Or any other calibers they know of, maybe 7.62x54, anything military really.
 
How far are you shooting them? Sometimes you won't see tracers until a little ways out. I use a lot of varget with 7.62, sometimes one of the 4895's, Like I mentioned earlier whatever I need to "dispose" of has always worked for me.
 
Shooting at about 800 yards so they should have plenty of time to ignite. I loaded up some with the powder from pulled military 5.56 and 7.62 so if they don't ignite now I will know the tracer element is junk
 
I've heard suggested making a "pin hole" in some tracers (in the foil backing) to ensure they light just out of the barrel. Anyone try this?
 
"...successful tracer loads..." Successful in what way? The trace element is not lit by the powder, so load for the bullet weight. Just like any other bullet.
"...at about 800 yards..." If the trace element hasn't lit long before the bullet has gone that far, it won't. The trace element usually lights well under 100 yards with any calibre.
"...making a "pin hole"..." The trace element is a phosphorus compound. Phosphorus ingnites in air.
 
"...successful tracer loads..." Successful in what way? The trace element is not lit by the powder, so load for the bullet weight. Just like any other bullet.
"...at about 800 yards..." If the trace element hasn't lit long before the bullet has gone that far, it won't. The trace element usually lights well under 100 yards with any calibre.

(Collected data entries)

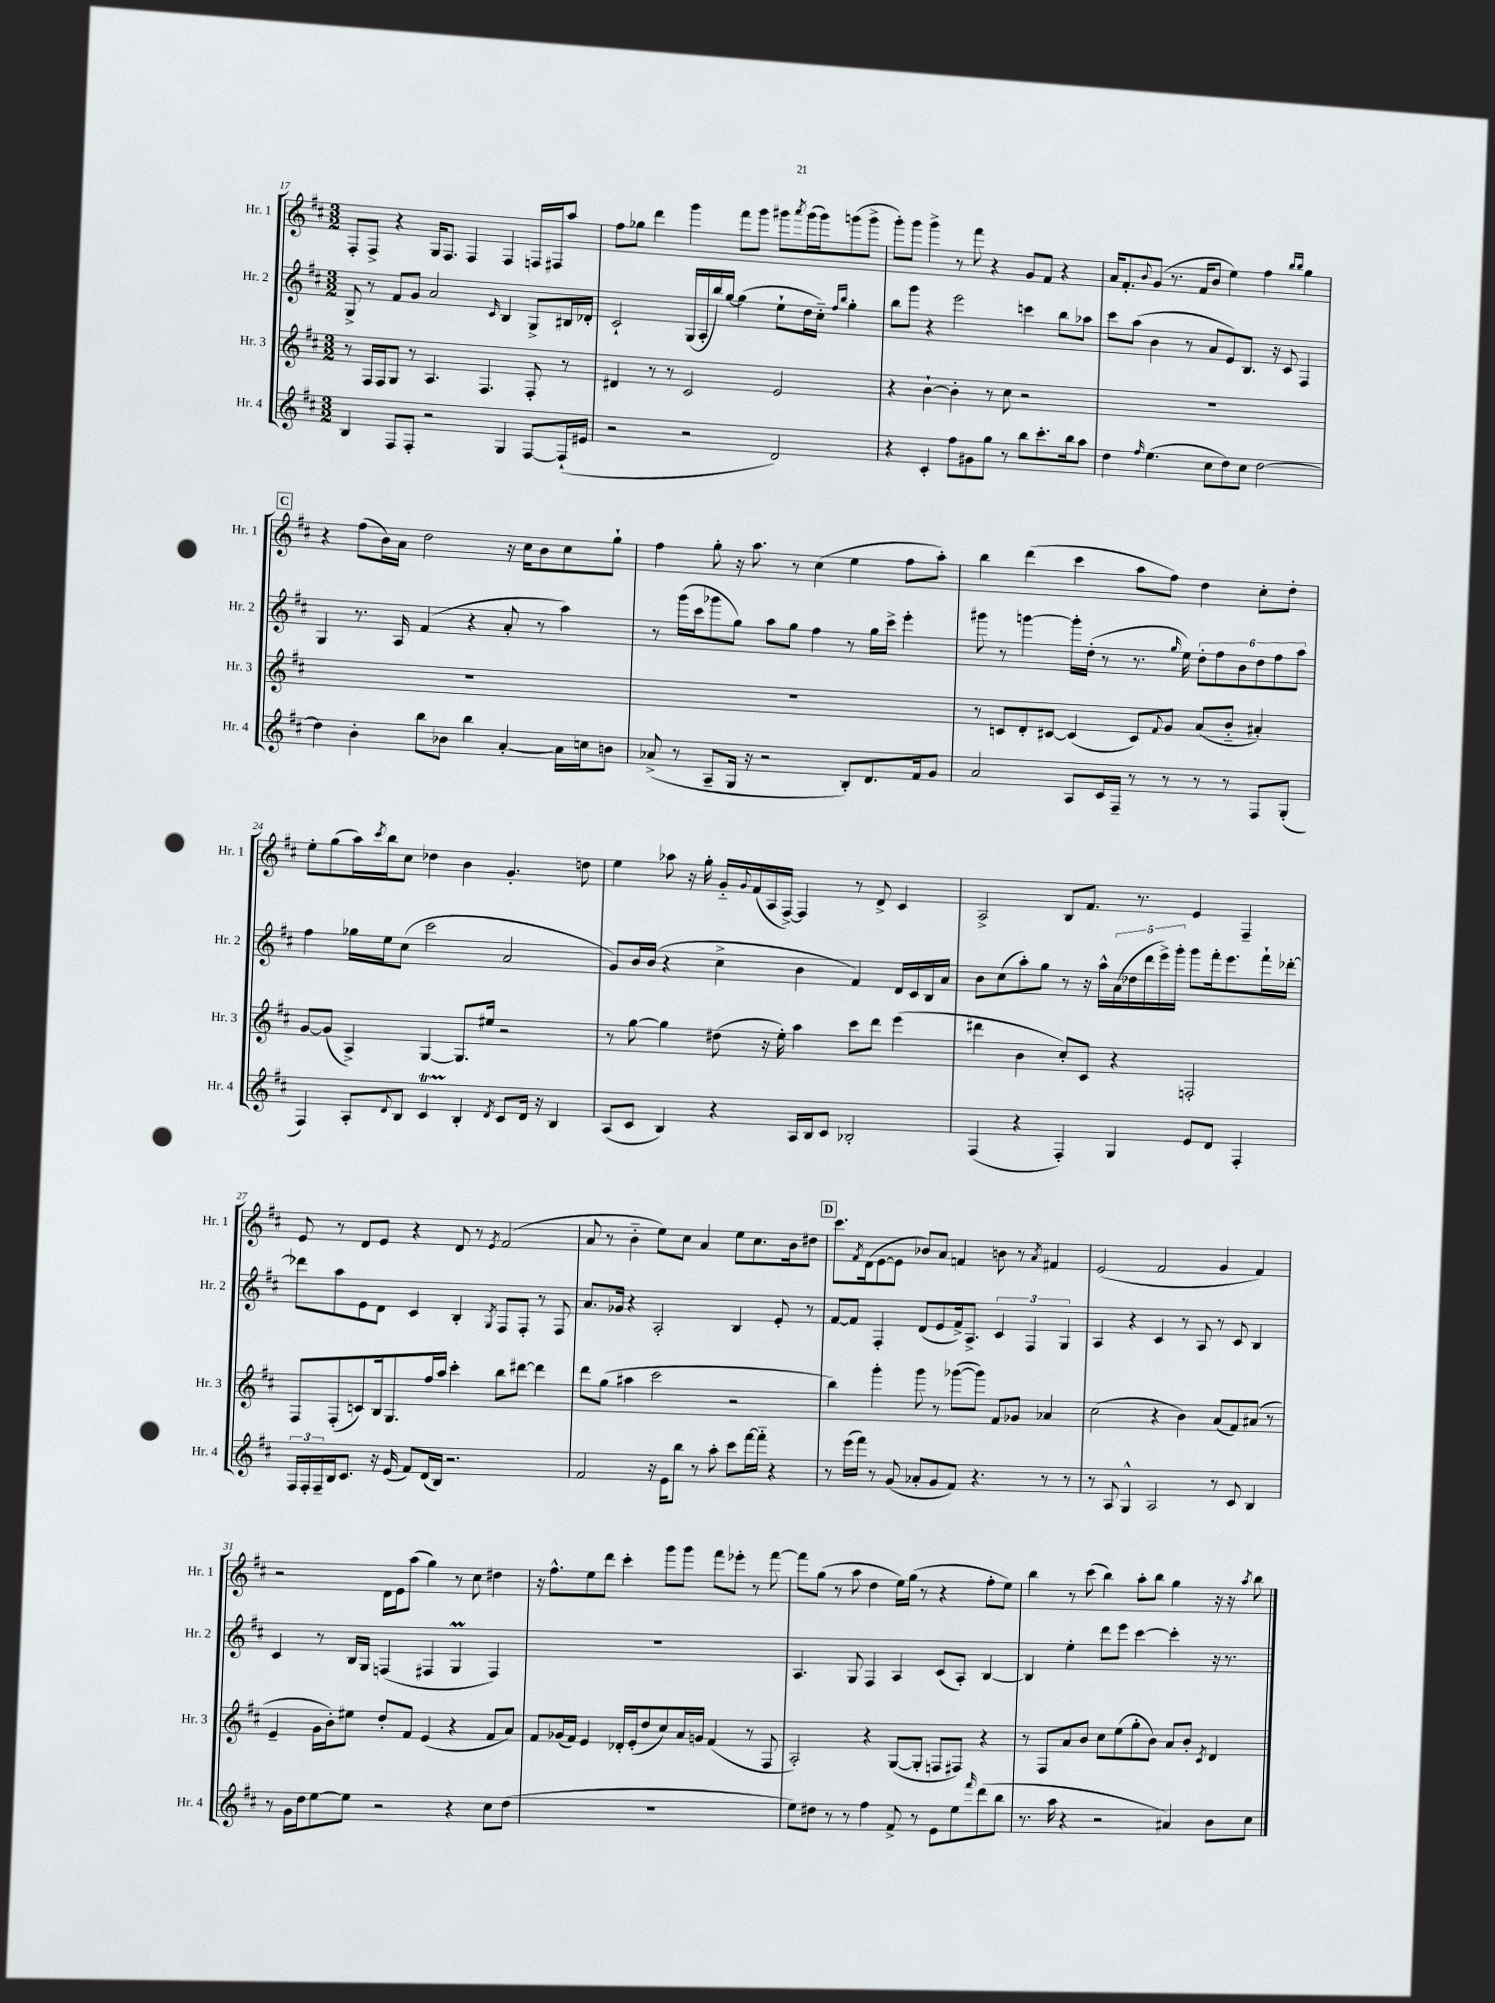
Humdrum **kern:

**kern	**kern	**kern	**kern
*staff4	*staff3	*staff2	*staff1
*clefG2	*clefG2	*clefG2	*clefG2
*k[f#c#]	*k[f#c#]	*k[f#c#]	*k[f#c#]
*M3/2	*M3/2	*M3/2	*M3/2
4B	8r	8G^	8F#'
.	16F#	8r	8F#^
.	16F#	.	.
8F#	8G	8f#	4r
8F#'	8r	8g	.
2r	4.A	2a	16G
.	.	.	8.F#
.	.	.	4F#
.	4.F#	.	.
.	.	16qqc#	.
4G	.	4B	4F#
[8F#	8F#'	8G^	16F
.	.	.	16F#
(16F#`]	8r	16B#	8aa
16e#	.	16d-'	.
=	=	=	=
2r	4d#	2c#`	8ff#
.	.	.	8gg-
.	8r	.	4ddd
.	8r	.	.
2r	2c#	(16G	4ggg
.	.	16A'	.
.	.	16bb)	.
.	.	[16gg	.
.	.	(4gg]	8fff#
.	.	.	8ggg
2d)	2e	8ee`	8ggg#
.	.	.	8qaaa
.	.	16dd	(16ggg#
.	.	16cc#'~)	16ggg#)
.	.	16qqff#	.
.	.	16qqbb	.
.	.	4gg'	(8ggg
.	.	.	8ggg^
=	=	=	=
4r	4r	8bb	8ggg')
.	.	8ggg	8ggg
4c#'	[4b`	4r	4ggg^
8ff#	4b']	2eee	8r
8g#	.	.	8fff#
8gg	8r	.	4r
8r	8cc#	.	.
8bb	2r	4ccc	8g
8.ccc#'	.	.	8f#
.	.	8bb	4r
16bb	.	.	.
8aa	.	8aa-	.
=	=	=	=
4dd	1.r	8ccc#	16a
.	.	.	8.f#'
.	.	(8aa	.
16qqff#	.	.	8qqb
(4.ee	.	4b	(8g
.	.	.	8.r
.	.	8r	.
.	.	.	16f#
8cc#	.	8a	8b
8dd)	.	8e)	4ee)
8cc#	.	8.B	.
[2dd	.	.	4ff#
.	.	16r	.
.	.	8c#	.
.	.	.	16qqbb
.	.	.	16qqbb
.	.	4F#	4gg
=	=	=	=
4dd]	1.r	4G	4r
4b'	.	8.r	(8ff#
.	.	.	16b)
.	.	16A	16a
8bb	.	(4f#	2dd
8b-	.	.	.
4bb	.	4r	.
[4a'	.	8a'	16r
.	.	.	16cc#
.	.	8r	8b
16a]	.	4aa)	8cc#
16cc	.	.	.
8b	.	.	8gg`
=	=	=	=
(8a-^	1.r	8r	4ff#
8r	.	(16ggg	.
.	.	16ccc#	.
8A~	.	8ggg-	8gg'
16G	.	8gg)	16r
16r	.	.	8.aa
2r	.	8aa	.
.	.	8gg	8r
.	.	4ff#	(4cc#
8B')	.	8r	4ee
8.d	.	16gg	.
.	.	16ccc#^	.
.	.	4eee'	8ff#
16f#	.	.	.
8g	.	.	8aa')
=	=	=	=
2a	8r	8ggg#	4bb
.	8c	8r	.
.	8d'	[4ggg	(4ddd
.	[8c#	.	.
8A	(4c#]	16ggg']	4ccc#
.	.	(16dd'	.
16c#	.	8r	.
16F#~	.	.	.
8r	8c#)	8.r	8aa
.	8qqf#	.	.
8r	8g	.	8ff#)
.	.	16qqgg	.
.	.	16ee)	.
8r	(8a	12dd'	4dd
.	.	12ff#	.
8r	8b'~	.	.
.	.	12b	.
8F#	4a#')	12dd	8cc#'
.	.	12ff#	.
(8G'	.	.	8dd'
.	.	12aa	.
=	=	=	=
4F#)	[8g	4ff#	8ee'
.	(8g]	.	(8gg
8A'	4A^)	16gg-	16aa)
.	.	.	8qccc#
.	.	16ee	16bb
8qqd	.	.	.
8B	.	(8cc#	8cc#
4c#	[4G	2ccc#	4dd-
4B'	8.G]	.	4b
.	16ee#	.	.
8qd	.	.	.
8c#	2r	2a	4.g'
16d	.	.	.
16r	.	.	.
4B	.	.	.
.	.	.	8dd
=	=	=	=
(8A	8r	8g)	4ee
8c#	[8gg	16b	.
.	.	(16b	.
4B)	4gg]	4r	8aa-
.	.	.	16r
.	.	.	16gg'
4r	(8dd#	4cc#^	16g'~
.	.	.	8qqg
.	.	.	(16f#
.	16r	.	16A
.	16ee')	.	[16F#^)
16A	4aa	4b	4F#]
16B	.	.	.
8c#	.	.	.
2B-'	8ccc#	4f#)	8r
.	8ddd	.	8d^
.	(4eee	16d	4c#
.	.	16c#	.
.	.	16B	.
.	.	16a	.
=	=	=	=
(4F#	4ddd#	8b	2A^
.	.	(8cc#	.
4r	4b	8aa')	.
.	.	8gg	.
4F#')	8cc#')	8r	8B
.	8c#	16r	8.f#
.	.	16aa^^	.
4G	4r	(20a	.
.	.	20dd-	.
.	.	.	8.r
.	.	20ddd	.
.	.	20eee^)	.
.	.	20ggg'	.
8e	2F'	8ggg	4e
8d	.	16fff#'	.
.	.	8.eee	.
4F#'	.	.	4F#~
.	.	16fff#`	.
.	.	[16ddd-'	.
=	=	=	=
24F#	8F#	8ddd-]	8e
24F#'	.	.	.
24F#~	.	.	.
16B	(8F#'	8aa	8r
8.c#	.	.	.
.	8c)	8e	8d
16r	16B	8d	8e
(16e	8.G	.	.
8f#)	.	4c#	4r
(16d	16ff#	.	.
16B)	16aa	.	.
2.r	4ccc#'	4B'	8d
.	.	.	8r
.	.	8qG	8qe
.	8bb	8F#	(2f#
.	[8ddd#	8F#'	.
.	4ddd#]	8r	.
.	.	8F#	.
=	=	=	=
2f#	8ddd	8.a	8a
.	(8gg	.	8r
.	.	16g-	.
.	4aa#	4r	4b'~
16r	2ccc#	2A'	8ee)
16e	.	.	.
8bb	.	.	8cc#
8r	.	.	4a
8aa'	.	.	.
8ccc#	2r	4B	8ee
[16fff#	.	.	8.cc#
16fff#'~]	.	.	.
4r	.	8e'	.
.	.	.	16b
.	.	8r	8dd#
=	=	=	=
8r	4bb)	[8f#	8.ccc#
(16eee	.	8f#]	.
.	.	.	8qf#
16fff#)	.	.	(16d
8r	4ggg'	4F#'	[8e
(8g	.	.	8e]
8a-'	8ggg	(8d	8b-)
8g	8r	8e	8a
8f#)	([8ggg-	16f#^)	4f
.	.	8.A^	.
4.r	8ggg-])	.	.
.	8f#	6c#	8b
.	8g-	.	8r
.	.	6F#	.
.	.	.	8qa
8r	4a-	.	4f#
.	.	6G	.
8r	.	.	.
=	=	=	=
8r	(2cc#	4A	(2e
8A	.	.	.
4G^^	.	4r	.
2A	4r	4c#	2f#
.	4b)	8r	.
.	.	8A	.
8r	(8a	8r	4g
8c#	8f#)	8c#	.
4B	(8a#	4B	4f#)
.	8r	.	.
=	=	=	=
8r	4e~	4c#	2r
16g	.	.	.
16dd	.	.	.
[8ee	16g	8r	.
.	16b')	.	.
8ee]	8ee#	16B	.
.	.	16G	.
2r	8dd'	(4F	16d
.	.	.	16e
.	8f#	.	(8aa
.	(4e	4F#	4gg)
4r	4r	4G	8r
.	.	.	8cc#
8cc#	8f#	4F#)	4dd#
(8dd	8a)	.	.
=	=	=	=
1.r	8f#	1.r	16r
.	.	.	8.ff#^^
.	(16g-	.	.
.	16f#)	.	.
.	4e	.	8ee
.	.	.	8ddd
.	16d-'	.	4ccc#'
.	(16e'	.	.
.	8dd	.	.
.	8cc#)	.	8ggg
.	16a	.	8ggg
.	16g	.	.
.	(4f#	.	8fff#
.	.	.	8eee-'
.	8r	.	8r
.	8F#	.	[8fff#
=	=	=	=
8ee)	2A')	4.A	8fff#]
8dd#	.	.	(8gg
8r	.	.	8r
8r	.	8G	8aa
4ff#	4r	4F#	4dd
8f#^	([8G	4A	16ee)
.	.	.	(16gg
8r	8G']	.	8r
8e	8F	(8c#	4r
8ee	8F#)	8A')	.
16qqfff#	.	.	.
(8ddd	4r	[4B	8ff#'
8bb	.	.	8ee)
=	=	=	=
8.r	8r	4B]	4bb
.	8F#	.	.
16aa	.	.	.
4r	8a	4ee'	8r
.	8b	.	(8ccc#
2r	8cc#	8ddd	4bb)
.	(8ee	8eee	.
.	8gg'	[4ccc#	8aa'
.	8b)	.	8bb
4a#)	8a	4ccc#']	4gg
.	8b'	.	.
.	8qc#	.	.
8b	4d	16r	16r
.	.	8.r	16r
.	.	.	8qaa
8cc#	.	.	8bb
==	==	==	==
*-	*-	*-	*-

_TO DO_
• A. Summarize the tracer discussion in two sentences.
• B. Edit the tracer discussion from "I've heard suggested" up to and including "ingnites in air.", changing "bullet" to "projectile".

_ANSWERS_
• A. A shooter firing at about 800 yards loaded some tracers with powder from pulled military 5.56 and 7.62 to test whether the tracer element is junk, and one reply notes that tracers sometimes don't show until a little ways out. Another reply says the trace element is not lit by the powder, so loads should be made for the bullet weight, and that it usually lights well under 100 yards with any caliber.

• B.
I've heard suggested making a "pin hole" in some tracers (in the foil backing) to ensure they light just out of the barrel. Anyone try this?
 
"...successful tracer loads..." Successful in what way? The trace element is not lit by the powder, so load for the projectile weight. Just like any other projectile.
"...at about 800 yards..." If the trace element hasn't lit long before the projectile has gone that far, it won't. The trace element usually lights well under 100 yards with any calibre.
"...making a "pin hole"..." The trace element is a phosphorus compound. Phosphorus ingnites in air.